When? When does the pain start? For how long?
Sometimes immediately, sometimes the day after.
When I first got tinnitus in 2011, my ear pain lasted about a year, started lessening after 6 months.
Nowadays if I'm exposed to loud noise I experience fullness and dull middle ear pain, followed by worsening tinnitus.
 
There are several websites that allow people to hear the various tinnitus sounds. Let your parents and anyone else who does not believe it's debilitating listen to it to see if they can tolerate the sound. Take two cell phones and place one next to each ear. See if they believe you then.
It's not that they don't believe that I have tinnitus. It's the endless "see more doctors, there is a cure" that drives me up the wall. They read that it's a symptom, so they want me to find the cause. The cause was noise damage, but there is no way I can test for this.

I've played them the sounds I hear before.
 
It's not that they don't believe that I have tinnitus. It's the endless "see more doctors, there is a cure" that drives me up the wall. They read that it's a symptom, so they want me to find the cause. The cause was noise damage, but there is no way I can test for this.

I've played them the sounds I hear before.
Did you get an extended audiogram all the way up to 16kHz? Speech in noise testing? With noise-induced tinnitus you should be able to find something at least. Is your tinnitus mainly in one ear?
 
Hyperacusis symptoms coming and going for no reason be like:

jamie meme.png
 
Full inner ear regeneration is looking like it will be here in the 2030s. Currently in development at Decibel (LATS) and Harvard (ATOH), and hopefully more teams in the future.
Yippie do.

"Looks like." It looks like it's cold outside. I can prove it by going outside right now.
 
Sometimes immediately, sometimes the day after.
When I first got tinnitus in 2011, my ear pain lasted about a year, started lessening after 6 months.
Nowadays if I'm exposed to loud noise I experience fullness and dull middle ear pain, followed by worsening tinnitus.
Mine is kinda like that. The delay usually isn't very long. Maybe 2 hours. It has been painful immediately after a noise but there is usually some delay.

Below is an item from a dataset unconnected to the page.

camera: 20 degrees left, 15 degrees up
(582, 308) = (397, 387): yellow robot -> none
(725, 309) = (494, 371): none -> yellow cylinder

My right ear had pain when I woke up. I don't know what that indicates. I live in a noisy area. Maybe a siren went by or something? Or maybe my right ear has a tmj problem or the hyperacusis is not as major with my right ear because pain isn't as frequent as my left? I dunno.

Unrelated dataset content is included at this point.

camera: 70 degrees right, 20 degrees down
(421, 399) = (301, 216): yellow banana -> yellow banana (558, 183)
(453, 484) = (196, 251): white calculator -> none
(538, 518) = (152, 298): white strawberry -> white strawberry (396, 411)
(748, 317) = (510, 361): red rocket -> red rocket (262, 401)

My left definitely feels worse but today something is wrong with my right ear. I am just tired of this. Having pain and discomfort in the ear and surrounding bone PLUS severe loud tinnitus is just beyond what I am willing to bear. Suicide is a reoccurring thought in the back of my mind everyday as life doesn't appeal to me at all.

What stops me is the fear of failing and becoming worse and what comes after - that we disappear. The other problem is the method and how to go through with it. I don't know how people do it that actually go through with it.
 
Yippie do.

"Looks like." It looks like it's cold outside. I can prove it by going outside right now.
I understand your impatience and suffering Pete. Unfortunately research does not bring instant gratification, it takes YEARS. We can only move towards the future one second at a time.

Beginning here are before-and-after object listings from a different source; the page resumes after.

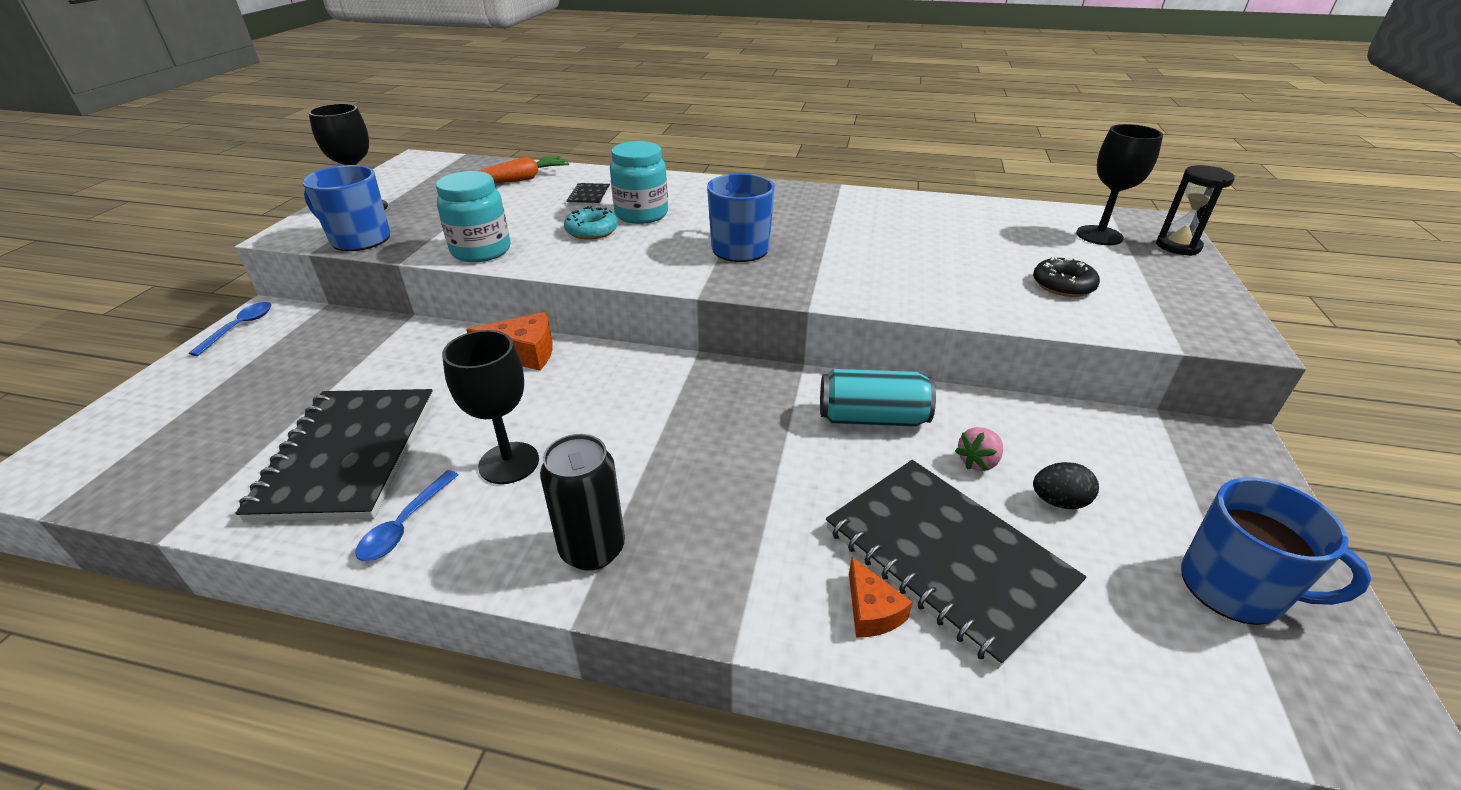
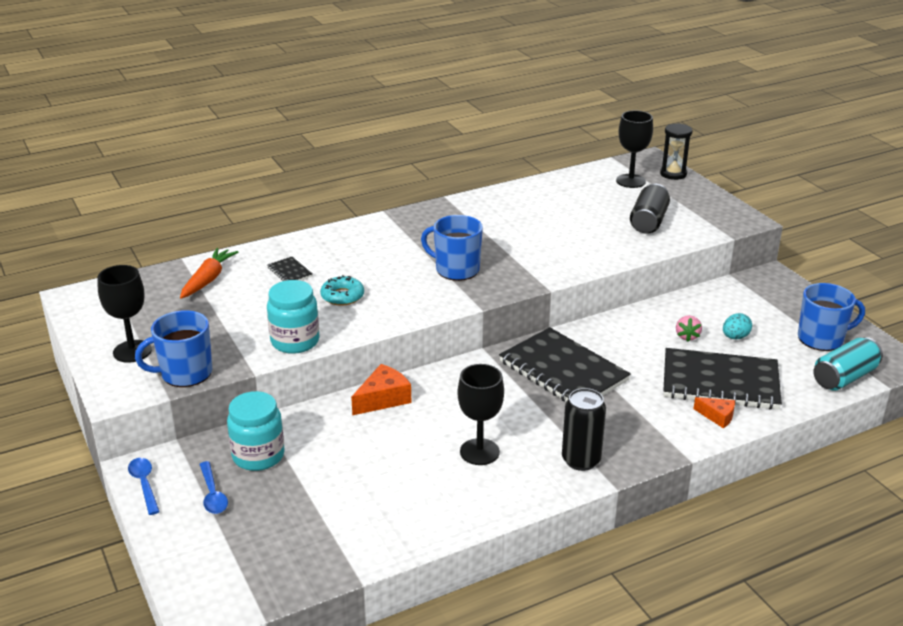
camera: 40 degrees left, 5 degrees down
(348, 455) = (385, 497): black notebook -> black notebook (563, 371)
(405, 525) = (478, 503): blue spoon -> blue spoon (213, 494)
(641, 214) = (353, 271): turquoise jar -> turquoise jar (258, 456)
(872, 418) = (619, 339): turquoise can -> turquoise can (844, 377)
(1058, 502) = (735, 337): black egg -> turquoise egg
(1063, 285) = (648, 222): black donut -> black can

If you feel like picking apart language let's say this instead: Based on the current pace of research, scientists involved aim to be ready to bring a product to market within a decade that widely regenerates the cells of the inner ear.

The two promising research group's are Dr. Chen and his team at Harvard and Decibel Therapeutics' partnership with Dr. Hudspeth at Rockefeller University. These are both promising ventures. I do not play the blind hope game.